Holly Page

Personal information
- Nationality: United States
- Born: August 13, 1993 (age 32) Orlando, Florida, U.S.
- Home town: Maitland, Florida, U.S.
- Height: 5 ft 7 in (1.70 m)

Sport
- Sport: Track, long-distance running
- Event(s): 1500 meters, mile, 5000 meters, 10,000 meters
- College team: Wyoming Cowboys and Cowgirls
- Turned pro: 2015

Achievements and titles
- Personal best(s): 1500 meters: 4:35.49 5000 meters: 16:16.17 10,000 meters: 33:49.66

= Holly Page =

American runner

Holly Page (born August 13, 1993) is an American middle-distance and long-distance runner. While attending the University of Wyoming, Page was a two-time NCAA Division I All-Mountain Region cross country and Track and field runner.

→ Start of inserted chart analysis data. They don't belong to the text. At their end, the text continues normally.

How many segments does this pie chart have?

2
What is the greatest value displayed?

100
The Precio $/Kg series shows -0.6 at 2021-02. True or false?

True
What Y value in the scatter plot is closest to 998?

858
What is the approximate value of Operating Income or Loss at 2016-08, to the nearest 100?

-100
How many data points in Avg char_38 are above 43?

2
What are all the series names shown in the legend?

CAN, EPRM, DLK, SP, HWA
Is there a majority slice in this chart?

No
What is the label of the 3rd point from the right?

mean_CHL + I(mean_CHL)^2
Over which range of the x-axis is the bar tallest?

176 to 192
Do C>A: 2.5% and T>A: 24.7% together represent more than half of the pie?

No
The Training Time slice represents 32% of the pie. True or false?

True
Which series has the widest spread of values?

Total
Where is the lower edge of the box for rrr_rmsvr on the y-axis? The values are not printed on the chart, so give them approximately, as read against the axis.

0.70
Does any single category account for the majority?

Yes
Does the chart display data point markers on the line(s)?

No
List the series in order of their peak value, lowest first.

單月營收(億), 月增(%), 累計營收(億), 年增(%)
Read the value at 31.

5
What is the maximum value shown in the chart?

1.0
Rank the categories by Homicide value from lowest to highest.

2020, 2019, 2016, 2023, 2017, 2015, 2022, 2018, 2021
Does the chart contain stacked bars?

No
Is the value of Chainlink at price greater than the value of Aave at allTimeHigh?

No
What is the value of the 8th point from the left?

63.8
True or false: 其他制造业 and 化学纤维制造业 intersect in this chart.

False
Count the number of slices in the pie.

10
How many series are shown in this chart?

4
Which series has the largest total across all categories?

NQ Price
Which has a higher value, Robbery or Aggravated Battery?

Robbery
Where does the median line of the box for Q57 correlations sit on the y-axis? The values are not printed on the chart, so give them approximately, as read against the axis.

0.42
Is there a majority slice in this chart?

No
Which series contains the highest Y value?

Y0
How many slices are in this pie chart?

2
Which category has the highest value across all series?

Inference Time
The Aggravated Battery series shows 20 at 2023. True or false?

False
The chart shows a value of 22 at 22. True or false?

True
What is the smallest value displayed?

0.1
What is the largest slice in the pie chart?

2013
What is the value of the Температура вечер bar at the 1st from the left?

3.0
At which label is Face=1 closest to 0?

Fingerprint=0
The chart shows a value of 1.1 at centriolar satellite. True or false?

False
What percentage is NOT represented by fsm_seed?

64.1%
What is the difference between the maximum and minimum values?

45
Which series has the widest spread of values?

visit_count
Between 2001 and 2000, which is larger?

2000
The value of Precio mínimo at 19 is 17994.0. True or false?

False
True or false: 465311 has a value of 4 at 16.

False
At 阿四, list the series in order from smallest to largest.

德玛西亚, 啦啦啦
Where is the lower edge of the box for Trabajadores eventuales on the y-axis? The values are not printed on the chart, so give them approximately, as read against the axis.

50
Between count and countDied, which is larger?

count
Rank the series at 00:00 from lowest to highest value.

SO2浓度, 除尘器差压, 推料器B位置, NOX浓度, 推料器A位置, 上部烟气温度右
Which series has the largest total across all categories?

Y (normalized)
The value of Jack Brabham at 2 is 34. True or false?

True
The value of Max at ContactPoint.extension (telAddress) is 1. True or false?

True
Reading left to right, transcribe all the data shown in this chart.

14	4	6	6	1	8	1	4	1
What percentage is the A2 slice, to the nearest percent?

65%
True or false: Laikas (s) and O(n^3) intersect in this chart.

==Bishop Moore High School==
Page was an eight-time state finalist in cross country and Track and field in Florida High School Athletic Association 2A.

==University of Wyoming==
Page placed 1st all-time in University of Wyoming 10,000 metres history, 2nd in 5000 metres history and 9th in 1500 metres outdoor history. Page placed 1st all-time in University of Wyoming indoor 5000 metres and 3000 metres.

==International==
Page qualified to represent the United States. She competed in Athletics at the 2015 Summer Universiade – Women's 5000 metres where she placed 12th.